Look for Hyper-V we already had Hyper-V replica (which is also being improved), but for other workloads we still rely on the storage vendors or 3rd party solutions. But now I can have my storage replicas for service protection and continuity out of the box with Windows.  WOW!

and as we read on ..

  • Provide an all-Microsoft disaster recovery solution for planned and unplanned outages of mission-critical workloads.
  • Use SMB3 transport with proven reliability, scalability, and performance.
  • Stretch clusters to metropolitan distances.
    Use Microsoft software end to end for storage and clustering, such as Hyper-V, Storage Replica, Storage Spaces, Cluster, Scale-Out File Server, SMB3, Deduplication, and ReFS/NTFS.
  • Help reduce cost and complexity as follows:

Hardware agnostic, with no requirement to immediately abandon legacy storage such as SANs.

Allows commodity storage and networking technologies.
Features ease of graphical management for individual nodes and clusters through Failover Cluster Manager and Microsoft Azure Site Recovery.

Includes comprehensive, large-scale scripting options through Windows PowerShell.

  • Helps reduce downtime, and increase reliability and productivity intrinsic to Windows.
  • Provide supportability, performance metrics, and diagnostic capabilities.

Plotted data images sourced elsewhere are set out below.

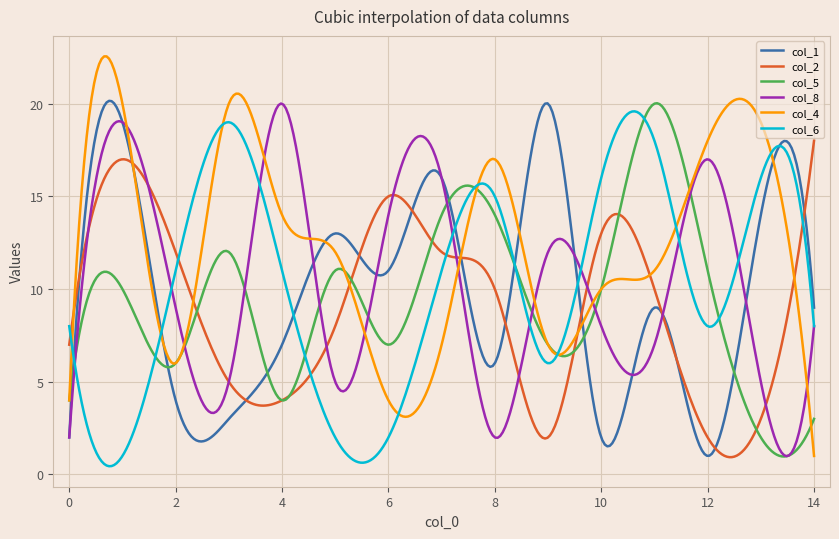

Which series has the largest range (max minus min)?

col_4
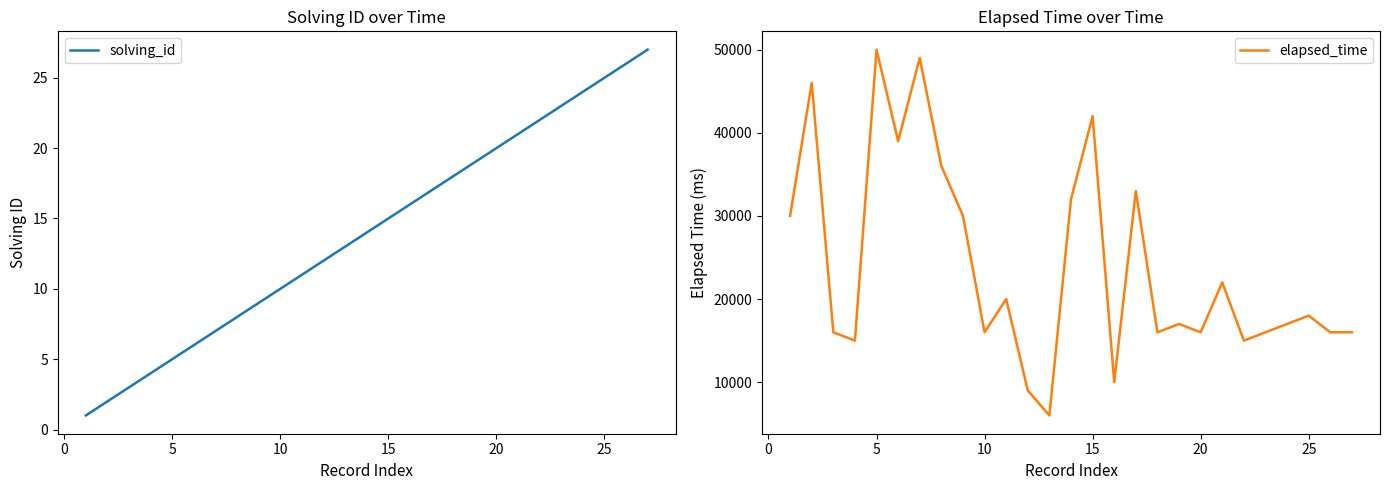

Is this an area chart (filled region under the line)?

No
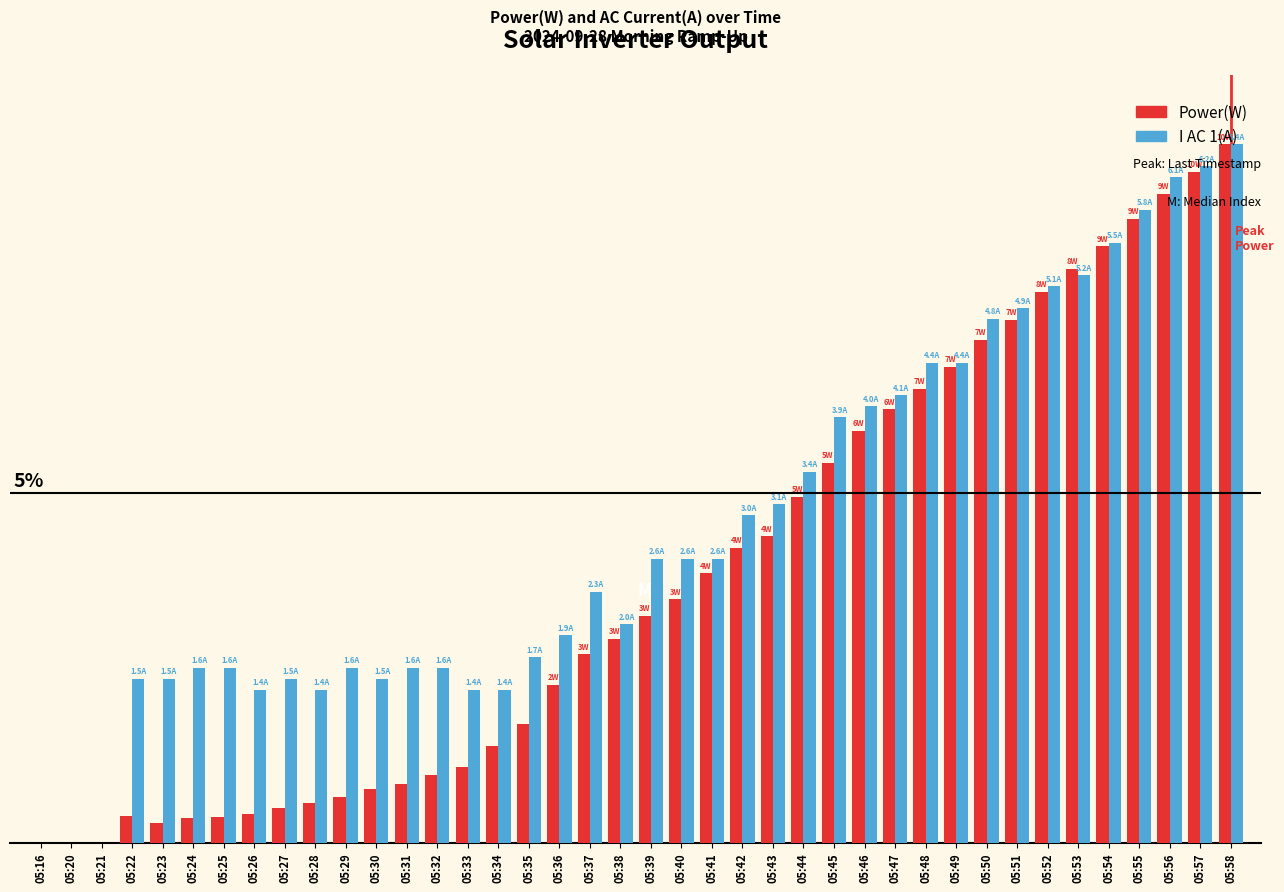

The value of Power(W) at 05:30 is 0.8. True or false?

True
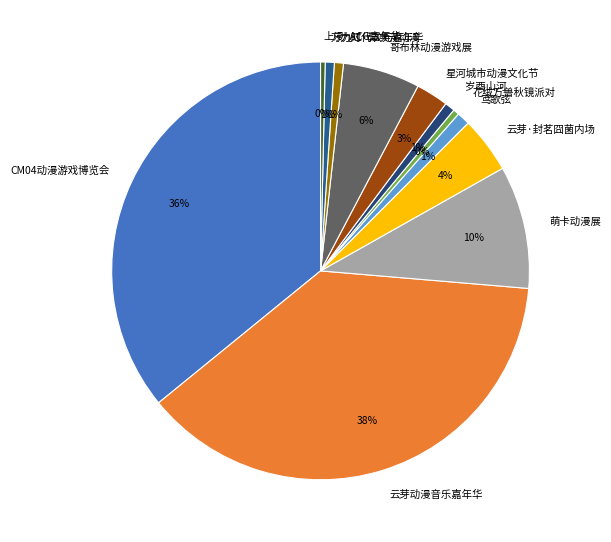

To the nearest percent, what is the average slice percentage?

8%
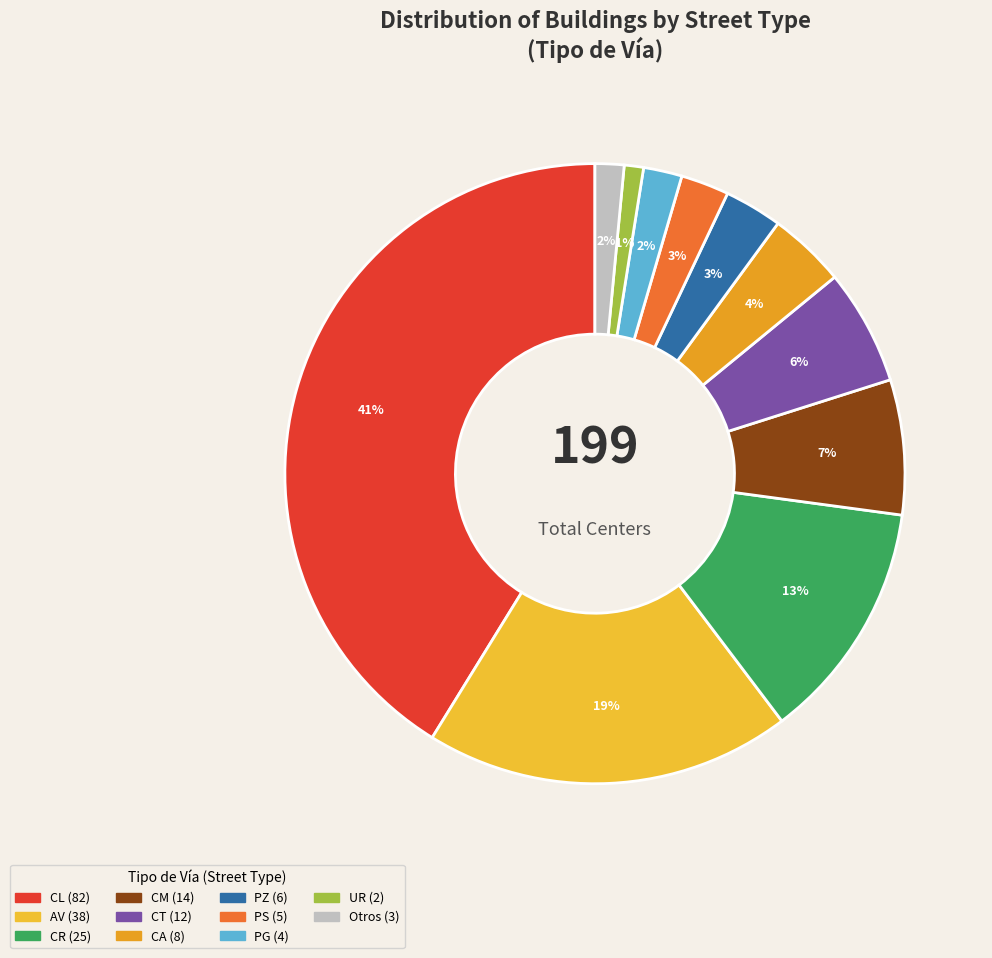

How many slices are in this pie chart?

11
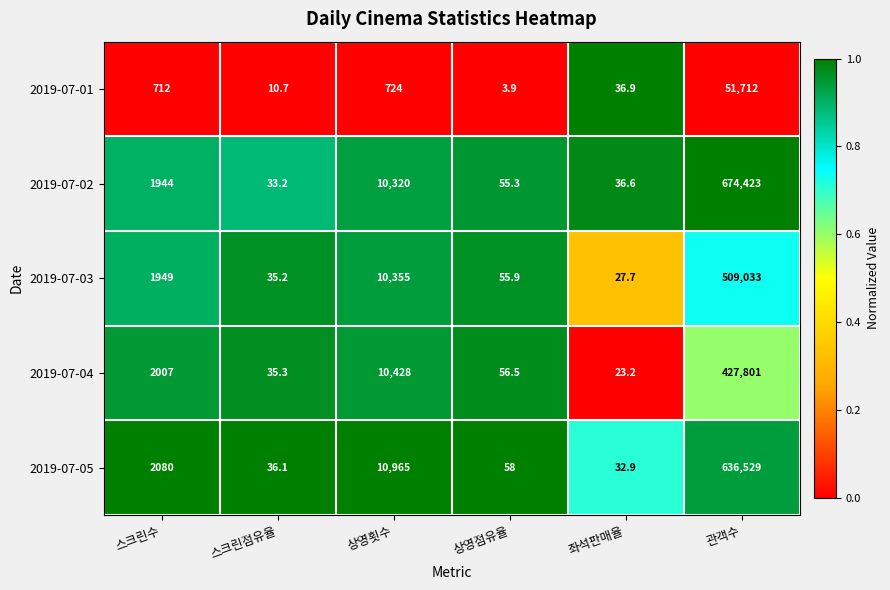

True or false: 2019-07-01 has a value of 724.0 at 상영횟수.

True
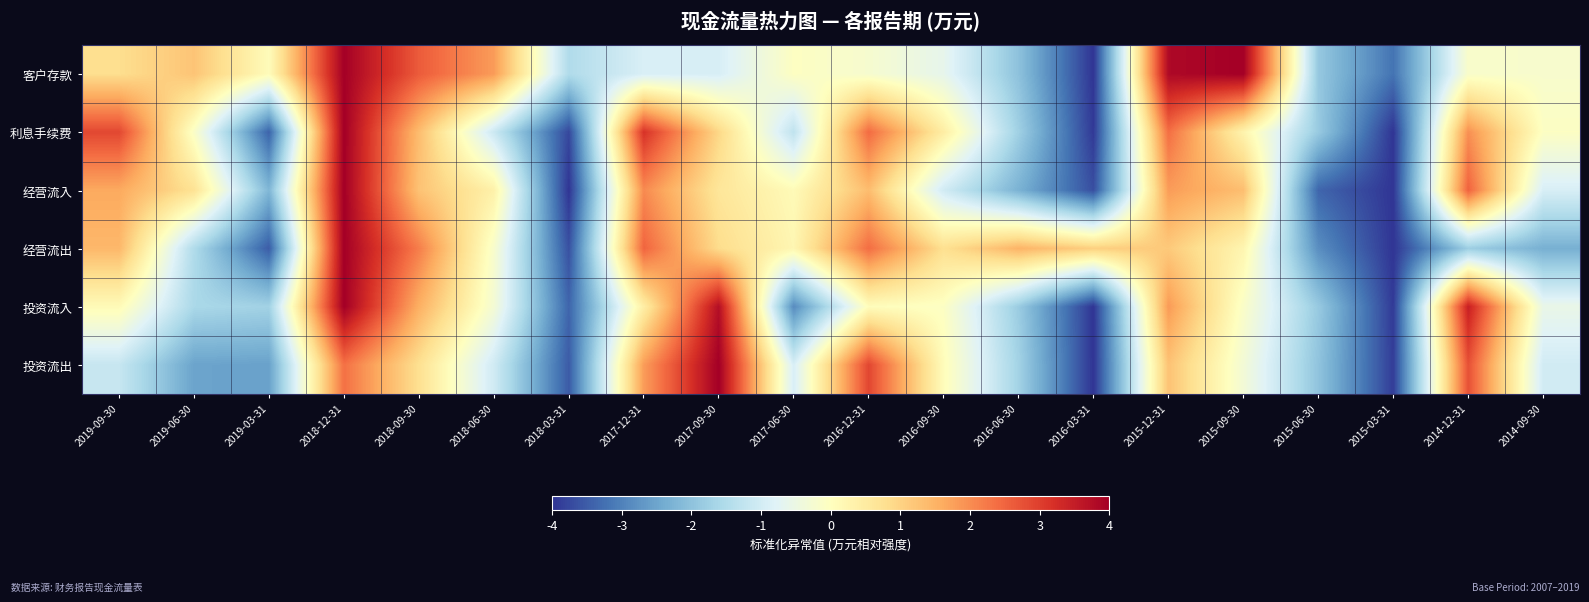

Reading left to right, extract all data points from this chart.

客户存款: 2019-09-30=0.8	2019-06-30=1.2	2019-03-31=0.1	2018-12-31=4.0	2018-09-30=2.6	2018-06-30=1.8	2018-03-31=-1.5	2017-12-31=-0.9	2017-09-30=-0.9	2017-06-30=-0.0	2016-12-31=-0.2	2016-09-30=-0.6	2016-06-30=-2.0	2016-03-31=-4.0	2015-12-31=3.8	2015-09-30=4.0	2015-06-30=-1.9	2015-03-31=-3.2	2014-12-31=-0.2	2014-09-30=-0.2
利息手续费: 2019-09-30=2.9	2019-06-30=-0.1	2019-03-31=-3.4	2018-12-31=4.0	2018-09-30=1.4	2018-06-30=-1.1	2018-03-31=-3.8	2017-12-31=3.2	2017-09-30=0.9	2017-06-30=-1.3	2016-12-31=2.4	2016-09-30=0.4	2016-06-30=-1.7	2016-03-31=-3.9	2015-12-31=2.4	2015-09-30=0.3	2015-06-30=-1.9	2015-03-31=-4.0	2014-12-31=2.0	2014-09-30=-0.1
经营流入: 2019-09-30=1.6	2019-06-30=0.7	2019-03-31=-2.2	2018-12-31=4.0	2018-09-30=1.3	2018-06-30=0.4	2018-03-31=-4.0	2017-12-31=2.0	2017-09-30=0.6	2017-06-30=0.1	2016-12-31=1.4	2016-09-30=-1.0	2016-06-30=-2.3	2016-03-31=-3.7	2015-12-31=1.8	2015-09-30=1.3	2015-06-30=-3.4	2015-03-31=-4.0	2014-12-31=2.5	2014-09-30=-0.9
经营流出: 2019-09-30=1.4	2019-06-30=-1.5	2019-03-31=-3.5	2018-12-31=4.0	2018-09-30=2.2	2018-06-30=-0.2	2018-03-31=-3.6	2017-12-31=2.5	2017-09-30=0.8	2017-06-30=0.2	2016-12-31=2.4	2016-09-30=0.8	2016-06-30=1.5	2016-03-31=1.1	2015-12-31=1.2	2015-09-30=0.2	2015-06-30=-2.8	2015-03-31=-4.0	2014-12-31=-1.8	2014-09-30=-2.3
投资流入: 2019-09-30=0.1	2019-06-30=-1.6	2019-03-31=-1.7	2018-12-31=4.0	2018-09-30=1.5	2018-06-30=-0.3	2018-03-31=-3.4	2017-12-31=0.4	2017-09-30=3.7	2017-06-30=-2.9	2016-12-31=0.1	2016-09-30=-0.1	2016-06-30=-1.8	2016-03-31=-4.0	2015-12-31=1.8	2015-09-30=-0.1	2015-06-30=-1.9	2015-03-31=-3.9	2014-12-31=3.5	2014-09-30=-0.6
投资流出: 2019-09-30=-1.2	2019-06-30=-2.5	2019-03-31=-2.6	2018-12-31=2.3	2018-09-30=0.8	2018-06-30=-1.0	2018-03-31=-3.5	2017-12-31=1.8	2017-09-30=4.0	2017-06-30=-0.9	2016-12-31=2.9	2016-09-30=0.1	2016-06-30=-1.7	2016-03-31=-4.0	2015-12-31=1.3	2015-09-30=-0.3	2015-06-30=-2.0	2015-03-31=-3.9	2014-12-31=2.8	2014-09-30=-1.0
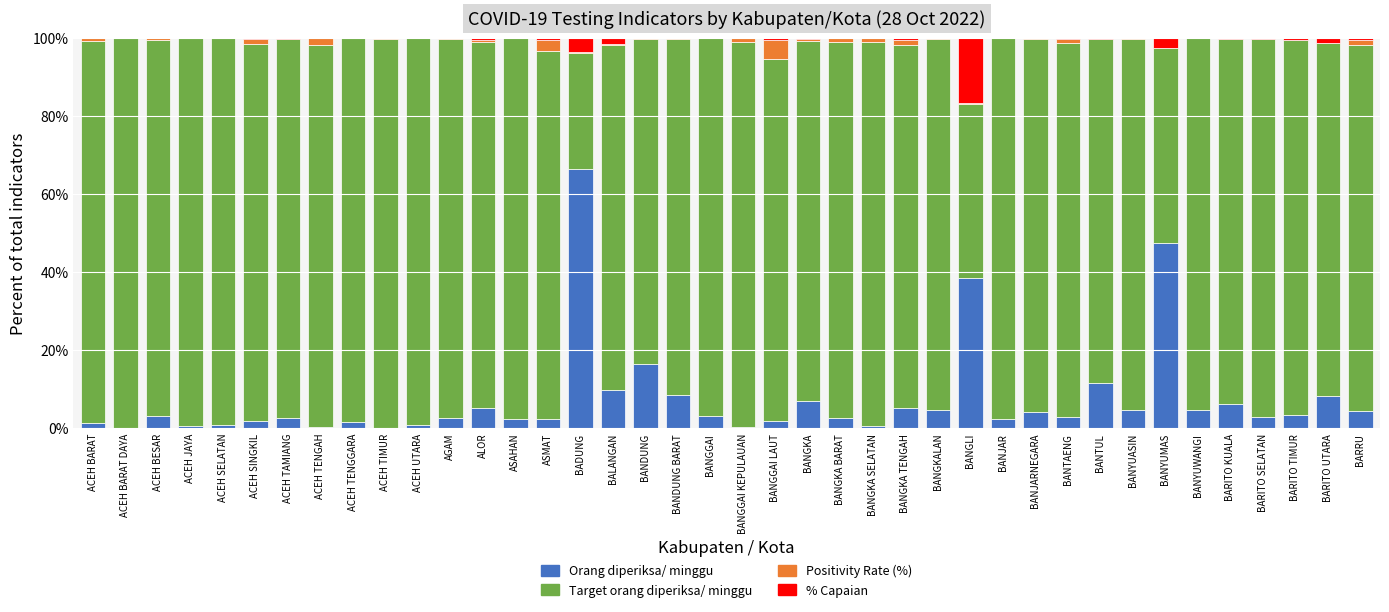

What is the highest value of the Orang diperiksa/ minggu series?

66.5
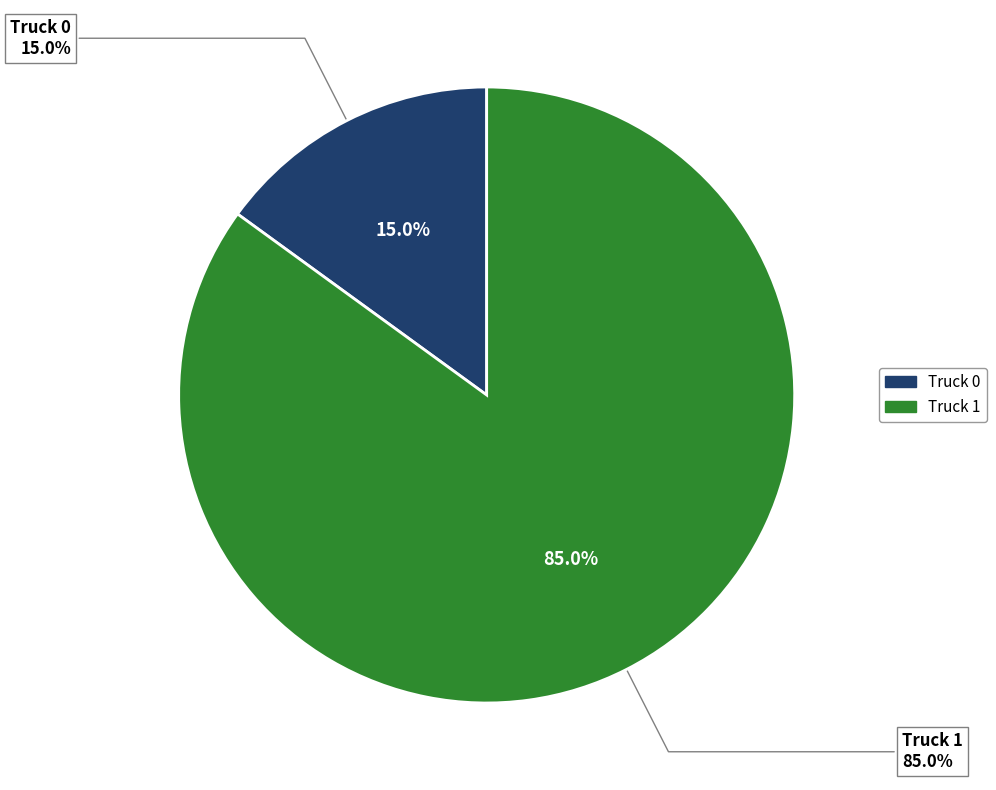

Count the number of slices in the pie.

2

I have gotten this to work in the lab with some trial and error but this is the Technical Preview, not a finish product. If they continue along this path I’m pretty confident we’ll have functional & operational viable solution by RTM. Just think about the possibilities this brings!

Storage Spaces

Now I have not read much on Storage Space in vNext yet but I think its safe to assume we’ll see major improvements there as well. Which leads me to reaffirm my blog posy here: TechEd 2013 Revelations for Storage Vendors as the Future of Storage lies With Windows 2012 R2

Microsoft is delivering more & great software defined storage inbox. This means cost effective yet very functional storage solutions. On top of that they put pressure on the market to deliver more value if they want to stay competitive. As a customer, whatever solution fits my needs the best, I welcome that. And as a consumer of large amounts of storage in a world where we need to spend the money where it matters most I like what I’m seeing.

Tip for Microsoft: configurability, reliability and EASY diagnostics and remediation are paramount to success. Sure some storage vendor solution aren’t to great on that front either but some are awesome. Make sure your in the awesome category. Make it a great user experience from start to finish in both deployment and operations.

Tip for you: If you’re not ready for prime time with Storage Spaces , SMB Direct etc … do what I’ve done. Use it where it doesn’t kill you if you hit some learning curves. What about storage spaces as a backup target where you can now replicate the backups of to your disaster recovery site?